### EXERCISE AIM
What you return must match the entries exactly, except that the pictures are gone.

### DATA
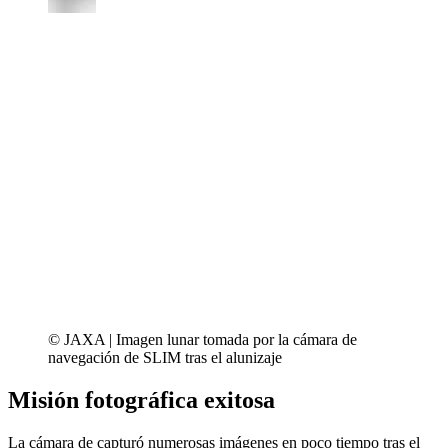
© JAXA | Imagen lunar tomada por la cámara de
navegación de SLIM tras el alunizaje
Misión fotográfica exitosa
La cámara de capturó numerosas imágenes en poco tiempo tras el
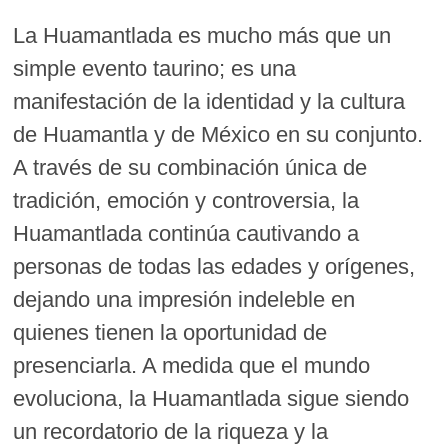
La Huamantlada es mucho más que un
simple evento taurino; es una
manifestación de la identidad y la cultura
de Huamantla y de México en su conjunto.
A través de su combinación única de
tradición, emoción y controversia, la
Huamantlada continúa cautivando a
personas de todas las edades y orígenes,
dejando una impresión indeleble en
quienes tienen la oportunidad de
presenciarla. A medida que el mundo
evoluciona, la Huamantlada sigue siendo
un recordatorio de la riqueza y la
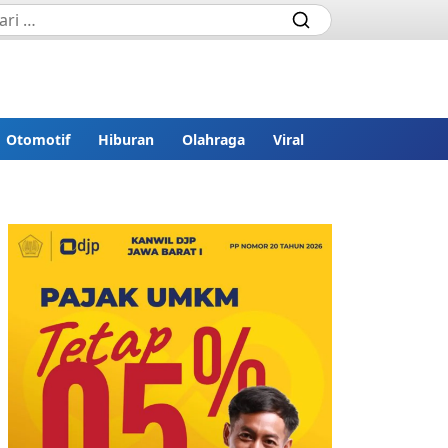
Otomotif
Hiburan
Olahraga
Viral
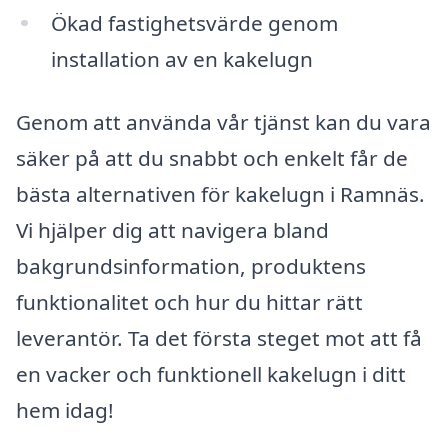
Ökad fastighetsvärde genom
installation av en kakelugn
Genom att använda vår tjänst kan du vara
säker på att du snabbt och enkelt får de
bästa alternativen för kakelugn i Ramnäs.
Vi hjälper dig att navigera bland
bakgrundsinformation, produktens
funktionalitet och hur du hittar rätt
leverantör. Ta det första steget mot att få
en vacker och funktionell kakelugn i ditt
hem idag!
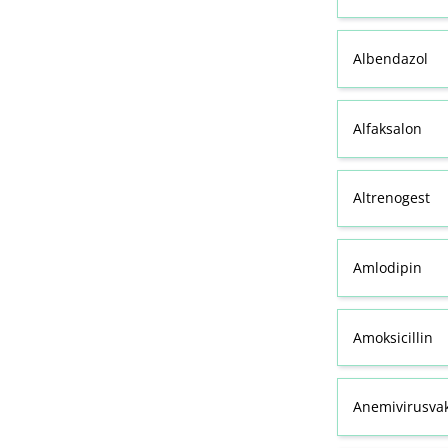
Albendazol
Alfaksalon
Altrenogest
Amlodipin
Amoksicillin
Anemivirusvak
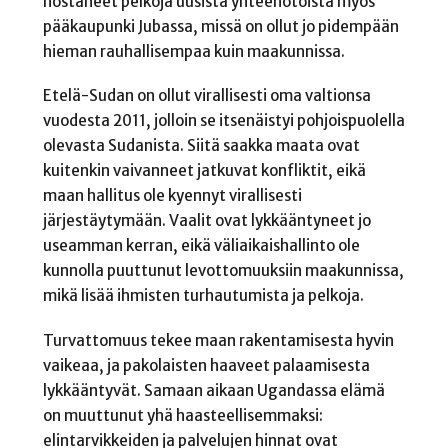
nostaneet pelkoja uusista yhteenotoista myös
pääkaupunki Jubassa, missä on ollut jo pidempään
hieman rauhallisempaa kuin maakunnissa.
Etelä-Sudan on ollut virallisesti oma valtionsa
vuodesta 2011, jolloin se itsenäistyi pohjoispuolella
olevasta Sudanista. Siitä saakka maata ovat
kuitenkin vaivanneet jatkuvat konfliktit, eikä
maan hallitus ole kyennyt virallisesti
järjestäytymään. Vaalit ovat lykkääntyneet jo
useamman kerran, eikä väliaikaishallinto ole
kunnolla puuttunut levottomuuksiin maakunnissa,
mikä lisää ihmisten turhautumista ja pelkoja.
Turvattomuus tekee maan rakentamisesta hyvin
vaikeaa, ja pakolaisten haaveet palaamisesta
lykkääntyvät. Samaan aikaan Ugandassa elämä
on muuttunut yhä haasteellisemmaksi:
elintarvikkeiden ja palvelujen hinnat ovat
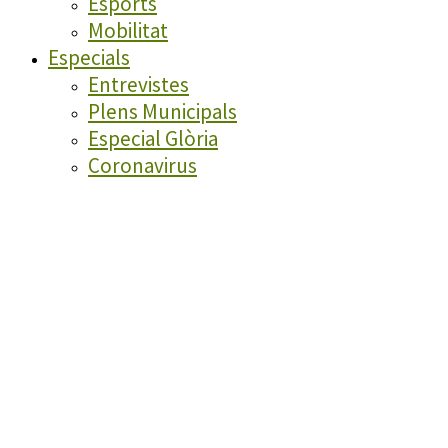
Esports
Mobilitat
Especials
Entrevistes
Plens Municipals
Especial Glòria
Coronavirus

### FINISHED EXERCISE
© JAXA | Imagen lunar tomada por la cámara de
navegación de SLIM tras el alunizaje
Misión fotográfica exitosa
La cámara de capturó numerosas imágenes en poco tiempo tras el
La Huamantlada es mucho más que un
simple evento taurino; es una
manifestación de la identidad y la cultura
de Huamantla y de México en su conjunto.
A través de su combinación única de
tradición, emoción y controversia, la
Huamantlada continúa cautivando a
personas de todas las edades y orígenes,
dejando una impresión indeleble en
quienes tienen la oportunidad de
presenciarla. A medida que el mundo
evoluciona, la Huamantlada sigue siendo
un recordatorio de la riqueza y la
Otomotif
Hiburan
Olahraga
Viral
Ökad fastighetsvärde genom
installation av en kakelugn
Genom att använda vår tjänst kan du vara
säker på att du snabbt och enkelt får de
bästa alternativen för kakelugn i Ramnäs.
Vi hjälper dig att navigera bland
bakgrundsinformation, produktens
funktionalitet och hur du hittar rätt
leverantör. Ta det första steget mot att få
en vacker och funktionell kakelugn i ditt
hem idag!
Albendazol
Alfaksalon
Altrenogest
Amlodipin
Amoksicillin
Anemivirusvak
nostaneet pelkoja uusista yhteenotoista myös
pääkaupunki Jubassa, missä on ollut jo pidempään
hieman rauhallisempaa kuin maakunnissa.
Etelä-Sudan on ollut virallisesti oma valtionsa
vuodesta 2011, jolloin se itsenäistyi pohjoispuolella
olevasta Sudanista. Siitä saakka maata ovat
kuitenkin vaivanneet jatkuvat konfliktit, eikä
maan hallitus ole kyennyt virallisesti
järjestäytymään. Vaalit ovat lykkääntyneet jo
useamman kerran, eikä väliaikaishallinto ole
kunnolla puuttunut levottomuuksiin maakunnissa,
mikä lisää ihmisten turhautumista ja pelkoja.
Turvattomuus tekee maan rakentamisesta hyvin
vaikeaa, ja pakolaisten haaveet palaamisesta
lykkääntyvät. Samaan aikaan Ugandassa elämä
on muuttunut yhä haasteellisemmaksi:
elintarvikkeiden ja palvelujen hinnat ovat
Esports
Mobilitat
Especials
Entrevistes
Plens Municipals
Especial Glòria
Coronavirus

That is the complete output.